If the decoding of the cell name did not work correctly, this could manifest
itself in very different ways. The program could crash because it accessed
out of range array elements, it could end up in an endless loop because
there seemed to be cyclic cell references or it could output an only partially
evaluated spreadsheet, again because of cyclic references.
Synchronous Design
Idea: Manuel Bleichenbacher
Only six teams tried to submit problem "Synchronous". I think
it was moderately difficult. The success rate of 45% was rather high. The
description probably seemed to be rather long because of three large figures,
which took up a lot of space.
The problem is straightforward to solve. First you have to try to topologically
sort the network. If that succeeds you have to add up the delays along all
paths between two synchronous nodes and take the maximum delay. That is
all. No magic is needed.
If I remember it correctly, one submission failed for the test case where
the maximum delay was equal to the clock period.

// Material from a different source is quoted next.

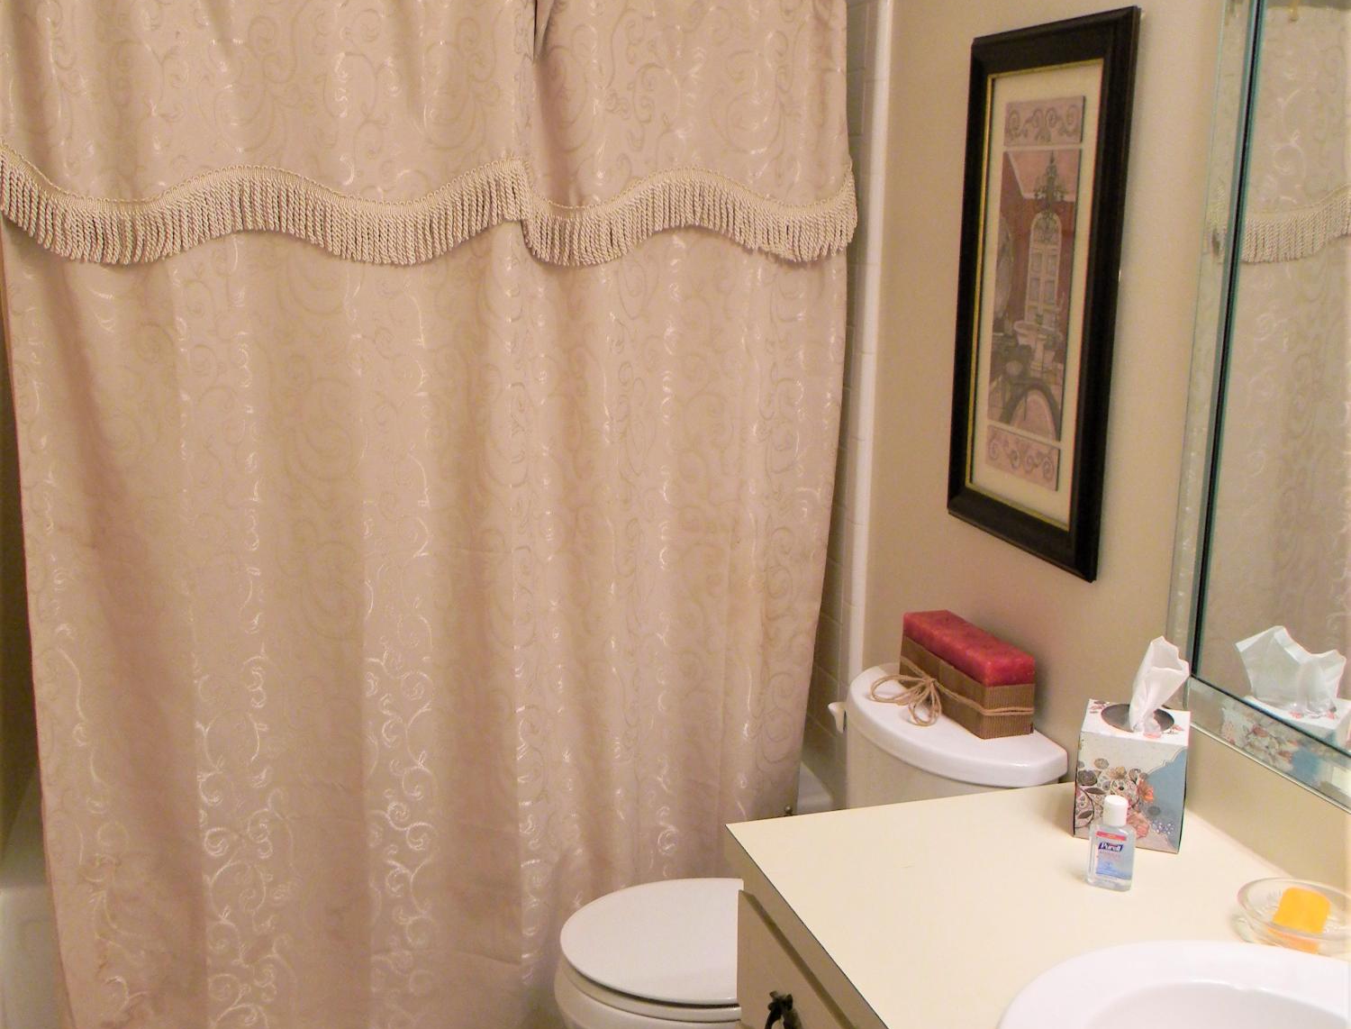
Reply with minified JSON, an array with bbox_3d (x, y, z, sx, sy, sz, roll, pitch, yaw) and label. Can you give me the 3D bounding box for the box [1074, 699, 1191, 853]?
[{"bbox_3d":[0.521,0.295,1.659,0.113,0.124,0.115,5,13,20],"label":"box"}]

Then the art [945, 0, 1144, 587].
[{"bbox_3d":[0.494,-0.307,2.026,0.025,0.713,0.410,-3,12,-16],"label":"art"}]

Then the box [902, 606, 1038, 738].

The description and the
message "Clock period exceeded." made it clear that this was still
an acceptable delay but obviously one comparison in the submitted program
was slightly wrong.
Triangle
Idea: Berni Seybold
How many times have you calculated or geometrically constructed a triangle
at school? The program "Triangle" could have sped up your homework
many times but it would also have taken you many hours to get the program
working correctly. In my opinion, "Triangle" was the most difficult
problem. There are no sophisticated algorithms needed and the final solution
is not very long either. But this problem is again about geometry and a
lot of geometrically tricky test cases.
I did not expect any team to correctly solve this problem. Two teams submitted
programs and these programs failed for at least 50 of the nearly 900 test
cases we had.
To get an impression of how to solve the problem, have a look at the sample
implementation. From the different cases your program has to solve correctly,
I only want to mention the most difficult one. Three parameters are given:
the angle beta and the sides a and b. Now if b
is short enough there is not solution at all. If b is equal or longer
than a, there is a single solution. If a is somewhere in-between,
then there are two solutions except if alpha is a right angle where
we again have a single solution. That is the tricky nature of geometry.